'''
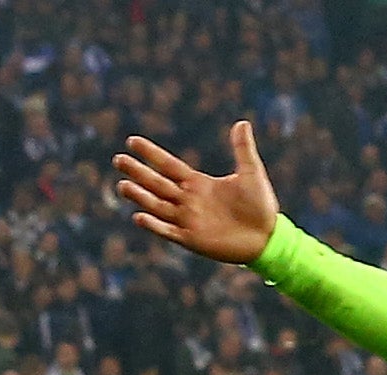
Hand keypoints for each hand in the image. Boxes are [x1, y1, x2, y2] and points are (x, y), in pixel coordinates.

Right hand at [115, 121, 278, 265]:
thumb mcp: (251, 172)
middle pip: (157, 183)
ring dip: (140, 196)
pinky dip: (154, 225)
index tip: (132, 141)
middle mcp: (188, 200)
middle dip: (138, 172)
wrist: (267, 237)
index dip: (150, 153)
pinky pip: (168, 231)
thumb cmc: (260, 205)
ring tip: (123, 186)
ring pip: (157, 206)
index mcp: (198, 183)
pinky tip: (139, 216)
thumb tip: (241, 123)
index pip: (168, 165)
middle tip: (118, 159)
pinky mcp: (192, 239)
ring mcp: (188, 220)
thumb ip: (242, 149)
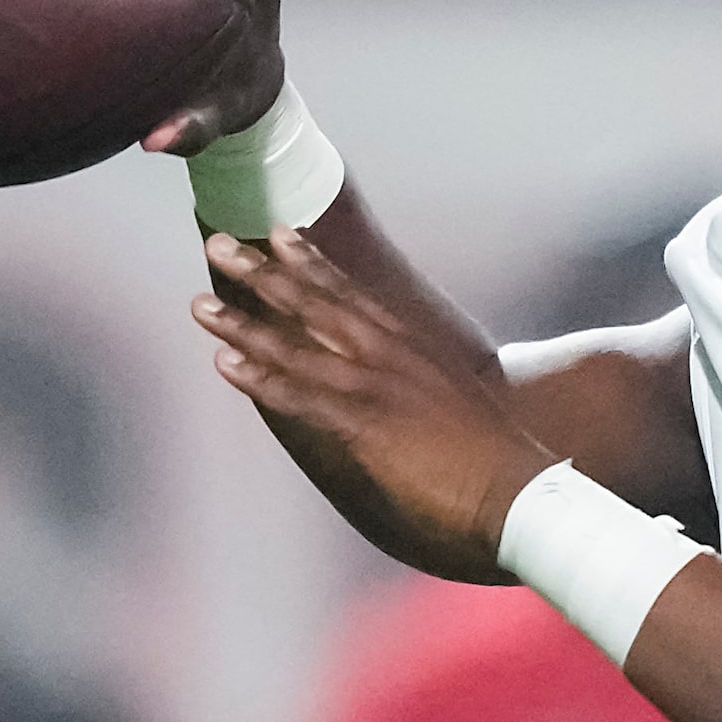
'''
» **How to complete this task**: Repeat word for word, and nothing more, the lines between the line containing "ring tip: (123, 186)" and the last line of the records above, inclusive, without pictures.

» **Solution**:
ring tip: (123, 186)
ring pip: (157, 206)
index mcp: (198, 183)
pinky tip: (139, 216)
thumb tip: (241, 123)
index pip: (168, 165)
middle tip: (118, 159)
pinky mcp: (192, 239)
ring mcp: (188, 220)
thumb ip: (242, 149)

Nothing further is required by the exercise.